Hirschel ist eine lebende Legende. Mit Hilfe seiner Bilder hat der kritische Umweltjournalist und SDR-Redakteur Stern den Deutschen in den 70er Jahren die Augen für die Natur neu geöffnet und mit seinen Thesen oft für Kontroversen gesorgt. Es war Hirschel, der im bayerischen Wald auf die Pirsch ging und für Sterns „Bemerkungen zum Rothirsch“ mit seiner Kamera die Bilder von Wildrudeln fand, die Stern brauchte. Ganz allein war er unterwegs. „Da ist man selbst oft schon zuviel“, sagt er.

Die Reaktionen auf den Film waren weniger still.

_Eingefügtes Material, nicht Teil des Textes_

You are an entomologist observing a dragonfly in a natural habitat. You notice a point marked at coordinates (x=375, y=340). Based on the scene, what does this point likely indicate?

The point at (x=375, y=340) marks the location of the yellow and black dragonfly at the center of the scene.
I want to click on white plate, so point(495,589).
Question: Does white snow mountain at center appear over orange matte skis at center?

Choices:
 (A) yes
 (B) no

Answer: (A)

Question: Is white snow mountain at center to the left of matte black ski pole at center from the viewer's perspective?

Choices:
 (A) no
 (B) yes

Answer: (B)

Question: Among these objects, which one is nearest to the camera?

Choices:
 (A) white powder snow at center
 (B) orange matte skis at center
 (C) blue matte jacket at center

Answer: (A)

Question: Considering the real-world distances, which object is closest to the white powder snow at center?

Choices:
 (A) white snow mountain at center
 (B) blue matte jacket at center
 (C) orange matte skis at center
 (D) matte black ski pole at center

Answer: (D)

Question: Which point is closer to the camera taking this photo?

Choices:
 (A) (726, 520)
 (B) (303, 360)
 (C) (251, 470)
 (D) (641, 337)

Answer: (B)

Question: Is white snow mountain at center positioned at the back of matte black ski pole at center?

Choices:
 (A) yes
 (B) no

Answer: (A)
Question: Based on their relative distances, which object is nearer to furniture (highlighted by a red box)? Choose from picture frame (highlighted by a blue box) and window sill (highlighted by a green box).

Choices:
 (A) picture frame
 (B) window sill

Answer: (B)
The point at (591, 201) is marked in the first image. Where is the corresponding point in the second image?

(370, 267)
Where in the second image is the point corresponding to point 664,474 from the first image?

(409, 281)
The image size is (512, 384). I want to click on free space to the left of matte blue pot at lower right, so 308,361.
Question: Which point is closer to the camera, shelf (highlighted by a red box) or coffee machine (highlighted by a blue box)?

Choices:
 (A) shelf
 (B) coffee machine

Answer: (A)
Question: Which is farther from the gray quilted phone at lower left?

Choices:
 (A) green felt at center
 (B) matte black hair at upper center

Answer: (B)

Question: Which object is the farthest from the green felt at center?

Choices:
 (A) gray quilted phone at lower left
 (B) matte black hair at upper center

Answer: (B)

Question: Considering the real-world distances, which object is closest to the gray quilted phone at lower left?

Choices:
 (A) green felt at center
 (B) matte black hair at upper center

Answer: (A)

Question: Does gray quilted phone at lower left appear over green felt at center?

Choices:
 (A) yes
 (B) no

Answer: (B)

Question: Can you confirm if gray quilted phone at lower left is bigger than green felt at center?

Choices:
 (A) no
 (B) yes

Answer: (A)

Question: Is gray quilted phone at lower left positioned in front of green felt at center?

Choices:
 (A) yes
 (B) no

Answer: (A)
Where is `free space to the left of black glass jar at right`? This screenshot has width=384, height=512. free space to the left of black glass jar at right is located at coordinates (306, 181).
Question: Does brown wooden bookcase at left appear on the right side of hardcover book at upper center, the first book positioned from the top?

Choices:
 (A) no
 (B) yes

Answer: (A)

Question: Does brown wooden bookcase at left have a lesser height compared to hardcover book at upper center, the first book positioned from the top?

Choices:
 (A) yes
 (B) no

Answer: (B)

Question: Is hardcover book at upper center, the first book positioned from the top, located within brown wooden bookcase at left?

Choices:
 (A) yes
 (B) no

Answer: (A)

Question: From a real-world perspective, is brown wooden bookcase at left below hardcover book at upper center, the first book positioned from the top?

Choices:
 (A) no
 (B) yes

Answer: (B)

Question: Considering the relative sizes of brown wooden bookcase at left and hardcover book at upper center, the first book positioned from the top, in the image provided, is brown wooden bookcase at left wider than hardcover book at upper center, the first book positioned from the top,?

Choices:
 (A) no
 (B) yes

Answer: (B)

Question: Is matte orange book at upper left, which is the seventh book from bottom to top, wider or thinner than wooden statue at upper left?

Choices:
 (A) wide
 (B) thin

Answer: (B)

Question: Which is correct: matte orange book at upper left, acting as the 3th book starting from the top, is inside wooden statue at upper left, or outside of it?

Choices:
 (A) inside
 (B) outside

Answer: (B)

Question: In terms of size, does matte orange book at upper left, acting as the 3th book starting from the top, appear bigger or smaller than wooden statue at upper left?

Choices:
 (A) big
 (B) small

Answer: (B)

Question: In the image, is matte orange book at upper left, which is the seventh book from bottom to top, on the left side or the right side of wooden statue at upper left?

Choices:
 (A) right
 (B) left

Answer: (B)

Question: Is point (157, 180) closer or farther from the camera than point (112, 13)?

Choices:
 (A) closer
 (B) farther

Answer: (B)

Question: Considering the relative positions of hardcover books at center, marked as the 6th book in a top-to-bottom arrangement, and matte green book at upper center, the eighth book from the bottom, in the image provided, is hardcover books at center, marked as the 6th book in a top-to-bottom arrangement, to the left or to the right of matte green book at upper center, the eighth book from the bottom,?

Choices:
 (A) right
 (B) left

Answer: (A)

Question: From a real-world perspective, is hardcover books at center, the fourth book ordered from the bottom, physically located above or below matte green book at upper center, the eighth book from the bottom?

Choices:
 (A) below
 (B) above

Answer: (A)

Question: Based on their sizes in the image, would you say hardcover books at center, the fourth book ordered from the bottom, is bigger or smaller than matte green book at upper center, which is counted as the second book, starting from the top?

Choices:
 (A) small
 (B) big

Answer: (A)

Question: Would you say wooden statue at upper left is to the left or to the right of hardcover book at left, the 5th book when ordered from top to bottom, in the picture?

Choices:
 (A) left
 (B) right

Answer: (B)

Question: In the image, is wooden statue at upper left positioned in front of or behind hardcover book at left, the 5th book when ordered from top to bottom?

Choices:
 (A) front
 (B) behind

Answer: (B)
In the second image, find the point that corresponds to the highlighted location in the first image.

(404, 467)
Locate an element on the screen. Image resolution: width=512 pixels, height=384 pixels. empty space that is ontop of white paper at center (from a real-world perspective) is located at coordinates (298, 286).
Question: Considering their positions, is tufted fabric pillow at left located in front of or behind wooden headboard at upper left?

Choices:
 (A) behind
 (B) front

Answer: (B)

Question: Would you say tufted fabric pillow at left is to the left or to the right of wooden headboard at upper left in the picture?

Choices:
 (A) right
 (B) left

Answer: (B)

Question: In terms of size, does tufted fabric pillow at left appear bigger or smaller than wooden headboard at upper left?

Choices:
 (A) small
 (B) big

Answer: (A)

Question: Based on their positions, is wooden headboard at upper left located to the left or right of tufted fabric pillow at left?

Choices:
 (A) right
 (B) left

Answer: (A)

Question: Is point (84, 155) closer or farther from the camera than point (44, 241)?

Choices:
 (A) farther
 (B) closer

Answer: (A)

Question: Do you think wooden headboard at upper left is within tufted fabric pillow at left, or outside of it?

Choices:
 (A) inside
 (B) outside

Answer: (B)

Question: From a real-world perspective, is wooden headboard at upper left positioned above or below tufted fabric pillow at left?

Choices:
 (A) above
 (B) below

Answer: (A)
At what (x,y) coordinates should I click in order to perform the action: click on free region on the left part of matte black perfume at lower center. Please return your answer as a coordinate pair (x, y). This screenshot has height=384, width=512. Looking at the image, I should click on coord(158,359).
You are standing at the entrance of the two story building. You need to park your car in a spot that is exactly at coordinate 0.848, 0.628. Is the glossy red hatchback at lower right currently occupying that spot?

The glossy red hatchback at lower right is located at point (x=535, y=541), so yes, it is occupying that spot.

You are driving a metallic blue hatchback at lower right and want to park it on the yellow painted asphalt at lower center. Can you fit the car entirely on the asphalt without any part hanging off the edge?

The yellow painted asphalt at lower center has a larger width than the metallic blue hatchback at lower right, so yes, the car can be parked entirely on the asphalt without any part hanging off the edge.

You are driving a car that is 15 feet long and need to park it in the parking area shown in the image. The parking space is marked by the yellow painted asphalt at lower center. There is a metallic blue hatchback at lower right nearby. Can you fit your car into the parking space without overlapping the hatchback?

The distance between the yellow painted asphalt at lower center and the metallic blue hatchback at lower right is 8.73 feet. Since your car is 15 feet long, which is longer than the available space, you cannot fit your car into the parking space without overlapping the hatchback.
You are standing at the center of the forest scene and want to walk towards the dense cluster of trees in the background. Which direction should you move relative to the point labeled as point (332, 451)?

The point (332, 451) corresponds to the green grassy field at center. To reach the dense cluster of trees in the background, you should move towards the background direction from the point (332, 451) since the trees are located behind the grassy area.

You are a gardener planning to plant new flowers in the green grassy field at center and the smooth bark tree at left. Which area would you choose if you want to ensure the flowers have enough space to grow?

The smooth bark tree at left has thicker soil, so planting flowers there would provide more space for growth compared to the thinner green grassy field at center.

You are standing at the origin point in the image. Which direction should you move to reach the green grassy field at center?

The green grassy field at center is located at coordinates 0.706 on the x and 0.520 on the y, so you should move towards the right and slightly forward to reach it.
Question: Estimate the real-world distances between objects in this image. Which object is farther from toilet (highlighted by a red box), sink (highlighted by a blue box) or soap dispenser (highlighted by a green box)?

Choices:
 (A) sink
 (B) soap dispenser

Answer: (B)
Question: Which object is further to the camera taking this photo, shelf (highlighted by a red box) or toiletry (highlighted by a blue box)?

Am ersten Weihnachtsfeiertag 1971 ausgestrahlt, sagte Stern darin Sätze wie „Man rettet den deutschen Wald ja nicht, indem man Oh Tannenbaum singt.“ Unter anderem kehrten Hirschels Bilder das Image vom niedlichen Bambi in sein Gegenteil um und zeigten, dass das Rehkitz auch zum Feind des Waldes werden kann, wenn es im Überfluss vorhanden ist. Jäger und Tierschützer gingen gleichermaßen auf die Barrikaden. Und bei jedem Film lernte auch Hirschel, der eigentlich Ingenieur und Techniker war, dazu. „Meine Sicht auf die Tiere hat sich verändert“, sagt er. „Tiere in Gefangenschaft zu halten, heißt immer, ihnen den Lebensraum zu nehmen“. Artgerecht gehe das nicht.